**Task objective**: Reproduce the article about the Chinese University Student Press incident below, copying everything from "If I have to" down to "K. Kao (高錕).".

**Text**:

The Chinese University Student Press Incident In Perspective

(Ming Pao)  Love in a Time of Stormy Skies: The CUSP Incident Again.  By Ivan Choy Chi-keung (蔡子強).

[in translation]

[The author was the president of the Chinese University of Hong Kong Student Association in 1987]

If I have to say which university head I admire the most, some people might think that I am clueless.  That is because my candidate was not someone who rounded up a lot of donations for the university, and he did not know how to boast that he has built the university up to Number X in the world.  But his heart and mind made me an admirer -- he is the former Chinese University of Hong Kong vice-chancellor Charles K. Kao (高錕).

I recalled that in 1993, there was a huge Open Day to celebrate the 30th anniversary of the Chinese University of Hong Kong.  Those were the years when the Hong Kong student movement was the most "radical" in the aftermath of the June 4th incident.  The student organizations hated any celebration of peaceful and good times and they were determined to oppose the school.

On Open Day, there was a festive mood as the guests gathered to listen to vice-chancellor Charles Kao speak.  Suddenly, the radical students charged the podium and grabbed the microphone in front of all the guests, parents, students and alumni in order to express alternate voices.  There was chaos on the stage for several minutes, so that one must feel that it was a huge loss of face for the Chinese University of Hong Kong.  The students also placed their protest leaflets in inflated condoms and distributed them to those present.  They were being as provocative as possible.

Afterwards, when the vice-chancellor came down the podium, the Chinese University Student Press reporter rushed over immediately and asked whether the school would punish those students.  But the vice-chancellor gave a perplexed look:

"Punish?  Why would I punish the students?"

The student reporter was taken aback and felt that he must have been too presumptuous about other people.

Several years later, I had a long talk with Professor Kuan Hsin-chi (Hsin Chi) one evening.  This incident came up during the conversation and he disclosed that there was tremendous pressure from everywhere to demand that the Discipline Office punish those students.  But three persons opposed all the way and held back the pressure.  Among the three persons was the principal Charles Kao, who was the most humiliated and who should have been the most irate.

Another one was teacher Kuan, who was the Director of Student Affairs at the time.  I remembered that teacher Kuan told me as follows:

"A university campus is supposed to inspire thinking and bring society forward.  If our pace and boundaries are identical to the outside world, how can we spur anything forward?"

**Provided data**:
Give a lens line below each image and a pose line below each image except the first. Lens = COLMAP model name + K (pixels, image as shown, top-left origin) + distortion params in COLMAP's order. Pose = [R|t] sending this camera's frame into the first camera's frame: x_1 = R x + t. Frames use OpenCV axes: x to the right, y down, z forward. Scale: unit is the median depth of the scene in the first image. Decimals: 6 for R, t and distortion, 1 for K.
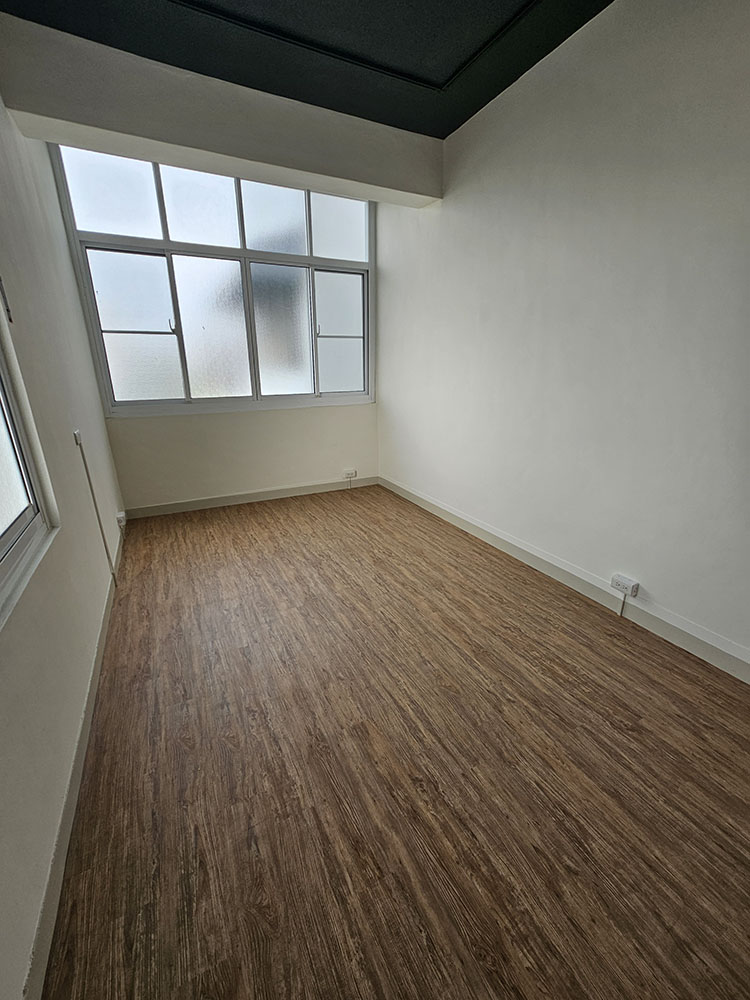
lens RADIAL K [[409.7, 0, 374.4], [0, 409.7, 499.6], [0, 0, 1]] dist [-0.002182, 0.003046]
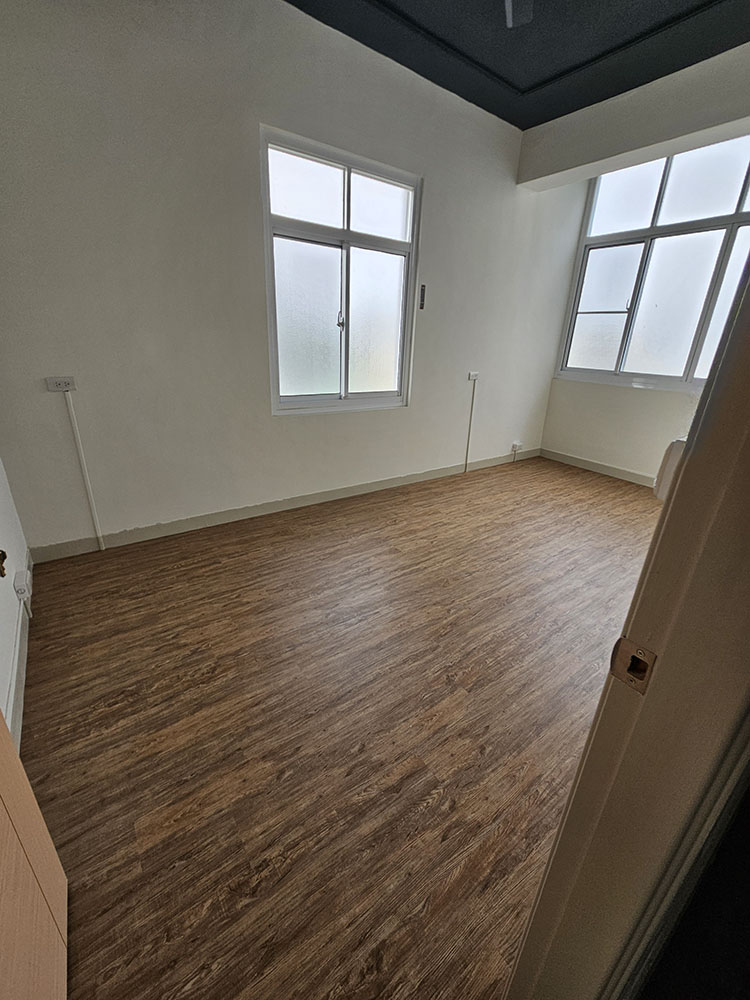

**Task output**:
If I have to say which university head I admire the most, some people might think that I am clueless.  That is because my candidate was not someone who rounded up a lot of donations for the university, and he did not know how to boast that he has built the university up to Number X in the world.  But his heart and mind made me an admirer -- he is the former Chinese University of Hong Kong vice-chancellor Charles K. Kao (高錕).